*INSTRUCTIONS FOR THE TASK:*
Extend the Sum Game solution write-up below, starting right after its last sentence.

A. Sum Game

For any subset \(S\subseteq\{1,\dots,N\}\) define its (unsigned) subset sum modulo \(M\): \(f(S)=\sum_{i\in S} a_i \pmod M.\) If there exist two distinct subsets \(S\neq T\) with \(f(S)=f(T)\), then \(\sum_{i\in S\setminus T} a_i - \sum_{i\in T\setminus S} a_i \equiv f(S)-f(T)\equiv 0 \pmod M.\) Ana chooses “\(+\)” on \(S\setminus T\), “\(-\)” on \(T\setminus S\), and erases the rest. Since \(S\neq T\), the remaining set is non-empty. Thus, Ana can win iff there are two distinct subsets with equal subset-sum modulo \(M\). There are \(2^N\) subsets, but only \(M\) possible residues modulo \(M\). If \(2^N > M,\) then by the pigeonhole principle two distinct subsets collide, so Ana can always form a signed sum divisible by \(M\). If \(2^N \le M,\) Bob chooses \(a_i = 2^{i-1}, 1\le i\le N.\) Then every subset sum as an integer lies in \([0,2^N-1]\) and is unique, hence also unique modulo \(M\) because \(2^N-1 < M\). So, no two distinct subsets have the same residue, and in particular no nonempty subset sums to \(0\) modulo \(M\). In this case, Ana cannot win.

*EXCERPTED DATA:*
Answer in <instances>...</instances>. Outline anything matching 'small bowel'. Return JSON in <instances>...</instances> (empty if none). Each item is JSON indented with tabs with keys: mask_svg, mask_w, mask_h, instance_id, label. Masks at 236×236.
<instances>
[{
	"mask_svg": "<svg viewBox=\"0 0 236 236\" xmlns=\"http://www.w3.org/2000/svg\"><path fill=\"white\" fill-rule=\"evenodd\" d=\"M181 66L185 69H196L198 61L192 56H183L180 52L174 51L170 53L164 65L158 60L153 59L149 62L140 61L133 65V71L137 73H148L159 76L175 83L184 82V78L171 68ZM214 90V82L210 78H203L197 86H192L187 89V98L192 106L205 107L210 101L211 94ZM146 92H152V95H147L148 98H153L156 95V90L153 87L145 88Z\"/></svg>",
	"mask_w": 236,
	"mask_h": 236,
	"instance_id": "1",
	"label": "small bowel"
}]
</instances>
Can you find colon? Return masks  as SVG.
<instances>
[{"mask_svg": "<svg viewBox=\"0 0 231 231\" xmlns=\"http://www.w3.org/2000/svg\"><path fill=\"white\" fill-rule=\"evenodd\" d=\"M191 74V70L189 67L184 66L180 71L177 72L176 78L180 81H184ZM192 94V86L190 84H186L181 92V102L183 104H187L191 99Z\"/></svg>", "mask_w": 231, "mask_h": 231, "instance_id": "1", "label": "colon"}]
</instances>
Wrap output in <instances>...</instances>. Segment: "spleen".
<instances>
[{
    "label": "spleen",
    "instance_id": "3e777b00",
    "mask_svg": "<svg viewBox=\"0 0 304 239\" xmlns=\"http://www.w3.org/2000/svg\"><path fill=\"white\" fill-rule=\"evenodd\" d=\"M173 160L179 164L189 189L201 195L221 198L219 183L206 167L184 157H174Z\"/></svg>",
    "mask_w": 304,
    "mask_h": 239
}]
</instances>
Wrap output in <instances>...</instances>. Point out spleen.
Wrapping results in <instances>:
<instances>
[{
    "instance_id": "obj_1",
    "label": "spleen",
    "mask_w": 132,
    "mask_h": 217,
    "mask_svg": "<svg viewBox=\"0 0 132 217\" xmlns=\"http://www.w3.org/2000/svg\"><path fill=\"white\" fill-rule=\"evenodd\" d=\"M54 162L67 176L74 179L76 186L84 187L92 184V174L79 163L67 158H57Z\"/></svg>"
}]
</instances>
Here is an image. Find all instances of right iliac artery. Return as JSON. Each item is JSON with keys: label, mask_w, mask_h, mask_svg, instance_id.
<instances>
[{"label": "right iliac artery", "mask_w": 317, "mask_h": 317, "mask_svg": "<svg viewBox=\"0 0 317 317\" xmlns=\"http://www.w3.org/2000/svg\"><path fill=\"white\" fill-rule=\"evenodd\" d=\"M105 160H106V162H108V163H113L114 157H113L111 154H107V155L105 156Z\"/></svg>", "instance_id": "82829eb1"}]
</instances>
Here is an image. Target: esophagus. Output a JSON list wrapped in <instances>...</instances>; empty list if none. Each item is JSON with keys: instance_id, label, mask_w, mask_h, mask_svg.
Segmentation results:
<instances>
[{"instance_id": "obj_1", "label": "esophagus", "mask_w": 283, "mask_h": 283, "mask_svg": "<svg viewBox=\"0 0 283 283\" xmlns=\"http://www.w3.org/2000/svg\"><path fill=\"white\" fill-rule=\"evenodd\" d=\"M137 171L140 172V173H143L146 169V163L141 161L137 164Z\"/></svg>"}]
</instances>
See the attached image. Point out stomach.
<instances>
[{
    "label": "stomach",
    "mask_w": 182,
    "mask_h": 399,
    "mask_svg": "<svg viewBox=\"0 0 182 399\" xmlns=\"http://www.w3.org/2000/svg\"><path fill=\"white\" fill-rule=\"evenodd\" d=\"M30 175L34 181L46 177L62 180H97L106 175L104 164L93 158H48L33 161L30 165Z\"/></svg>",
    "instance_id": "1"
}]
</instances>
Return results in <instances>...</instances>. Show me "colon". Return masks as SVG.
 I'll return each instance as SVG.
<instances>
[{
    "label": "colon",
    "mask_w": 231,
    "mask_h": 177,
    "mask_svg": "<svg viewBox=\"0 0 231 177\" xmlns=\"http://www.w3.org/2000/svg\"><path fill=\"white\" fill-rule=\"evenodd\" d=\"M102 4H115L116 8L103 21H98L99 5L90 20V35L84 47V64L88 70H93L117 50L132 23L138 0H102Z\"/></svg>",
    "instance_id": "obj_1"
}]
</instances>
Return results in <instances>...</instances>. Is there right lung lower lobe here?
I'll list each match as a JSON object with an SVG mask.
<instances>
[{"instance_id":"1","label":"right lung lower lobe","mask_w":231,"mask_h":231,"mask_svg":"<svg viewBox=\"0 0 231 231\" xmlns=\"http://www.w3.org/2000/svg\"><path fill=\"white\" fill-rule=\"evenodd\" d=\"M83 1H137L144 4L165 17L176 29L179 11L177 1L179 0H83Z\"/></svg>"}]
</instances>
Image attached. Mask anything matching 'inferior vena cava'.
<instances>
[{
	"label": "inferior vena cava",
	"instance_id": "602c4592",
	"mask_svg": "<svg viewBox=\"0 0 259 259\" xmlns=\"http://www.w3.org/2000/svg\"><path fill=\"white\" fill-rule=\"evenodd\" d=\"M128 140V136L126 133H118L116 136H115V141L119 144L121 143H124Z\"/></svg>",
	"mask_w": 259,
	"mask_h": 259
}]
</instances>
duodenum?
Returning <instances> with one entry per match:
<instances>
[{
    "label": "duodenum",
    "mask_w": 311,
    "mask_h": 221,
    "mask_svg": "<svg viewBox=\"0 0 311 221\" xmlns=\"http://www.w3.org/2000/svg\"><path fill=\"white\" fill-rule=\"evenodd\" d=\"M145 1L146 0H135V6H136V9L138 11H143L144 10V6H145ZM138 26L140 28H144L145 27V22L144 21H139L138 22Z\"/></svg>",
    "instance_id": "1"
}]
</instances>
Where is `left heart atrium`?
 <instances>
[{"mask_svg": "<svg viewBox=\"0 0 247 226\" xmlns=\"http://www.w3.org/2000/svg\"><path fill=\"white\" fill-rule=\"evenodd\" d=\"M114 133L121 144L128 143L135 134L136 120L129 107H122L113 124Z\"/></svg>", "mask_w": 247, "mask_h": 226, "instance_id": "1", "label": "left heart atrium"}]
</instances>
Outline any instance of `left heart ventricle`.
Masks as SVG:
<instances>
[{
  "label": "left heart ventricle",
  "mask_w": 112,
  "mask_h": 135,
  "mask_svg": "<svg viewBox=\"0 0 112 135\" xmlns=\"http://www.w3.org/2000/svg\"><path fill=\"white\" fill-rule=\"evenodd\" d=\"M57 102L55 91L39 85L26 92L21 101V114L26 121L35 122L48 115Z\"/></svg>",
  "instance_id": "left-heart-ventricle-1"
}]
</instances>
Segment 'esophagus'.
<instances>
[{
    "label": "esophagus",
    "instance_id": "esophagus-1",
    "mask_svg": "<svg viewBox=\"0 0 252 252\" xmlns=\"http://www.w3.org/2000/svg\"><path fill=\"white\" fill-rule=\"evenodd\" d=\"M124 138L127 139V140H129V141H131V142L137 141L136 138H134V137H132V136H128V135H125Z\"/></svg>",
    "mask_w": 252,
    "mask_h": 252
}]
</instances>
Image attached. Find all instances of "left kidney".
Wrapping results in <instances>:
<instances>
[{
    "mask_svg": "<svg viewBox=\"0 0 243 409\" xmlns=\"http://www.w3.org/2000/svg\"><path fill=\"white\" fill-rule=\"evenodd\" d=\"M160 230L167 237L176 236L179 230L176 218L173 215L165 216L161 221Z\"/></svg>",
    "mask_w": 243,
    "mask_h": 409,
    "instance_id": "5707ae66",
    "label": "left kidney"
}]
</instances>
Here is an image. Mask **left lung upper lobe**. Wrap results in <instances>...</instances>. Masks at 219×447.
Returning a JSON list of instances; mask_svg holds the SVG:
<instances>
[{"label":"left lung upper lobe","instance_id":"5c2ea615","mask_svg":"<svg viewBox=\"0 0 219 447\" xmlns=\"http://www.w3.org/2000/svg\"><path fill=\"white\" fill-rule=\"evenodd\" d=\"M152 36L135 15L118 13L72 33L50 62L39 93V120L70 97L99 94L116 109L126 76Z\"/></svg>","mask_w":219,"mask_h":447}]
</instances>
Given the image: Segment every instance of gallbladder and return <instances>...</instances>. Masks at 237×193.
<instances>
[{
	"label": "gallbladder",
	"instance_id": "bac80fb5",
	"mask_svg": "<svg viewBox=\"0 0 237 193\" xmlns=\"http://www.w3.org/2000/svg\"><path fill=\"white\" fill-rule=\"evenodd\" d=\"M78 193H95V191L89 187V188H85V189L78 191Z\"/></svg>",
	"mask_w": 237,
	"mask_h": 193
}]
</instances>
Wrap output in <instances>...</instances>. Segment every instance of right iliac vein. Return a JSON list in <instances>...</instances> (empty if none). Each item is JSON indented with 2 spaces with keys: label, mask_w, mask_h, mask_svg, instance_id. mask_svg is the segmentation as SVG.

*THE REPLY:*
B. AND Reconstruction

First, it’s easy to notice that if \(k\) is a valid solution, then so is \(k-1\) because the AND of an interval of range \(k\) can be obtained as an AND of two ANDs of intervals of length \(k-1\) contained inside it. Also \(k=1\) is always a solution since that’s just the array. Because of this, and because all bits are independent, we can solve all bits independently and taking the minimum to obtain the full solution. So we can solve the problem for just \(1\) bit and every element is either \(0\) or \(1\).

The first insight is that if there are three consecutive zeros, then the answer is always \(1\). The reason for this is because the middle zero can be replaced with a one and not change any AND of \(k\) consecutive elements for \(k > 2\), which obviously prevents reconstruction.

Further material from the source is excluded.